### PROBLEM STATEMENT
An exact transcription of the listing, without its images, is what the answer must contain.

<<<<

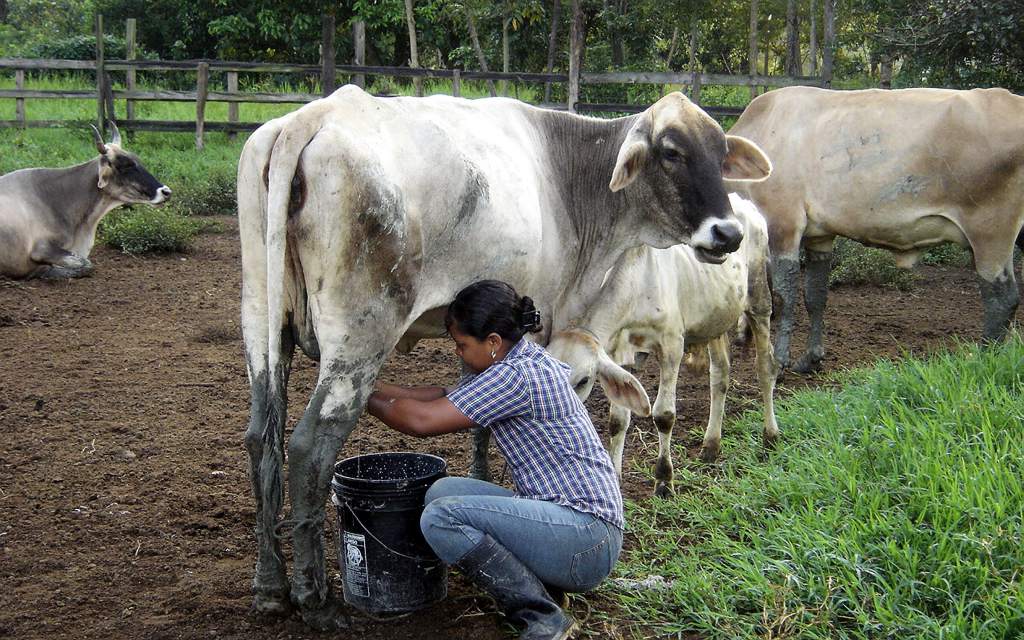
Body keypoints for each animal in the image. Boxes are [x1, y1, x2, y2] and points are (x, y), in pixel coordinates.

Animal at [548, 192, 778, 497]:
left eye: (583, 380)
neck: (638, 283)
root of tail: (744, 203)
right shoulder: (619, 351)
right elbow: (618, 419)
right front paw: (616, 477)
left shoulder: (672, 346)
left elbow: (664, 415)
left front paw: (664, 480)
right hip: (716, 317)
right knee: (720, 375)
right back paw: (711, 445)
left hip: (759, 298)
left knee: (765, 368)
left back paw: (770, 436)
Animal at [729, 87, 1024, 372]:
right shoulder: (819, 236)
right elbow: (815, 296)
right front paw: (810, 359)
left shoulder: (783, 224)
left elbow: (783, 296)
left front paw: (779, 361)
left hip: (990, 230)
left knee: (1002, 298)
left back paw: (984, 359)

>>>>

### RESPONSE TO THIS EXERCISE
Body keypoints for each animal in the image. Boxes are [x1, y1, x2, y2] and points are (x, y), in pixel coordinates.

Animal at [548, 192, 778, 497]:
left eye: (583, 380)
neck: (638, 283)
root of tail: (744, 203)
right shoulder: (619, 351)
right elbow: (618, 419)
right front paw: (616, 477)
left shoulder: (672, 346)
left elbow: (664, 415)
left front paw: (664, 480)
right hip: (716, 317)
right knee: (720, 375)
right back paw: (711, 445)
left hip: (759, 298)
left knee: (765, 368)
left back paw: (770, 436)
Animal at [729, 87, 1024, 372]:
right shoulder: (819, 236)
right elbow: (815, 296)
right front paw: (810, 359)
left shoulder: (783, 224)
left elbow: (783, 296)
left front paw: (779, 361)
left hip: (990, 230)
left knee: (1002, 298)
left back paw: (984, 359)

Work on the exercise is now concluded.